Selain itu perusahaan harus juga memperhatikan aspek social masyarakat seperti grievance mechanism, memperhatikan human right issues, CSR dan lain sebagainya.
Seorang sahabat yang malang melintang bekerja di industri migas milik orang Indonesia maupun milik pengusaha Amerika Serikat,sebut saja Mister Kaka,berceloteh bahwa Sustainable Development ini sudah menjadi Bagian dari “License to Operate” bagi industry extraksi diseluruh dunia.
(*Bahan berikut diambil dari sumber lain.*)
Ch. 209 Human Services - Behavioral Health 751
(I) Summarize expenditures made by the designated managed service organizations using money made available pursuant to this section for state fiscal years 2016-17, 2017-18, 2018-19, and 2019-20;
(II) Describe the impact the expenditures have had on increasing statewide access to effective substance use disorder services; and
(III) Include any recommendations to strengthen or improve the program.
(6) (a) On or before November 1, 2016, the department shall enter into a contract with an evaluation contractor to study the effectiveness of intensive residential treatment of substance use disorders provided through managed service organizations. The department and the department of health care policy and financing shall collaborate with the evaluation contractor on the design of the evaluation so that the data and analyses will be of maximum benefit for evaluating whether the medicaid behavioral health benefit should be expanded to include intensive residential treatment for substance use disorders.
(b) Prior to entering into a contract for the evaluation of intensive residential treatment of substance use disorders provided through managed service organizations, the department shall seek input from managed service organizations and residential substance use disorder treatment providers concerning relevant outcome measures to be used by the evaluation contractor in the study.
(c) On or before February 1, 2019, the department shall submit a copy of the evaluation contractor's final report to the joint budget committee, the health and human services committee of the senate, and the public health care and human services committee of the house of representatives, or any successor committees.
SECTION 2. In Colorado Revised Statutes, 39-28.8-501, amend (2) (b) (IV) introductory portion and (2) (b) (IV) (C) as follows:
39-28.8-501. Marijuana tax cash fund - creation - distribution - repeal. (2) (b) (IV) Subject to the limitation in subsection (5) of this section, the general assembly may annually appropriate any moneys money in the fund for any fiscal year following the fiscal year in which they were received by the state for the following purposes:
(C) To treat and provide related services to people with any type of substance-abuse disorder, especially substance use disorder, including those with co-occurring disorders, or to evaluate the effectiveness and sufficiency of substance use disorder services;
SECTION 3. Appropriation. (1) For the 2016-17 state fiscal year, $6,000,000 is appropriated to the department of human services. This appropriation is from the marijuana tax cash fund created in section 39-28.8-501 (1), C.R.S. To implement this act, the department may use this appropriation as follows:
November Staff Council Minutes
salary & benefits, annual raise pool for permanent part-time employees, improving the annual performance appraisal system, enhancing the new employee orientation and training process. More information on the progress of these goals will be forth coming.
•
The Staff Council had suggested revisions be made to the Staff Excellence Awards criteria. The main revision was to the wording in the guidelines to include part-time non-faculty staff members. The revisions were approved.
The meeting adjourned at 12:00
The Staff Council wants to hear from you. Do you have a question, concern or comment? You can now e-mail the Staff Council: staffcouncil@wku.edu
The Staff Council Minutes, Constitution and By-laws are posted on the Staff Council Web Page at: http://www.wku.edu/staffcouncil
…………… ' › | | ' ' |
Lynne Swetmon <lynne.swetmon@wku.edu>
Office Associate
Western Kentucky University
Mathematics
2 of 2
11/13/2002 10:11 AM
Sebagai praktisi migas yang puluhan tahun sudah bekerja di industri migas, Mister Kaka menuturkan bahwa bank-bank dan investor diwajibkan meng-evaluasi bagaimana standard ESG perusahaan minyak di Indonesia. Menurut dia,apakah sudah memenuhi standard internasional? Kemudian,bila perusahaan minyak milik Indonesia menjadi operator apakah akan ada insitusi finansial internasional yang akan mendukung operasi dan bisnis perusahaan migas tersebut?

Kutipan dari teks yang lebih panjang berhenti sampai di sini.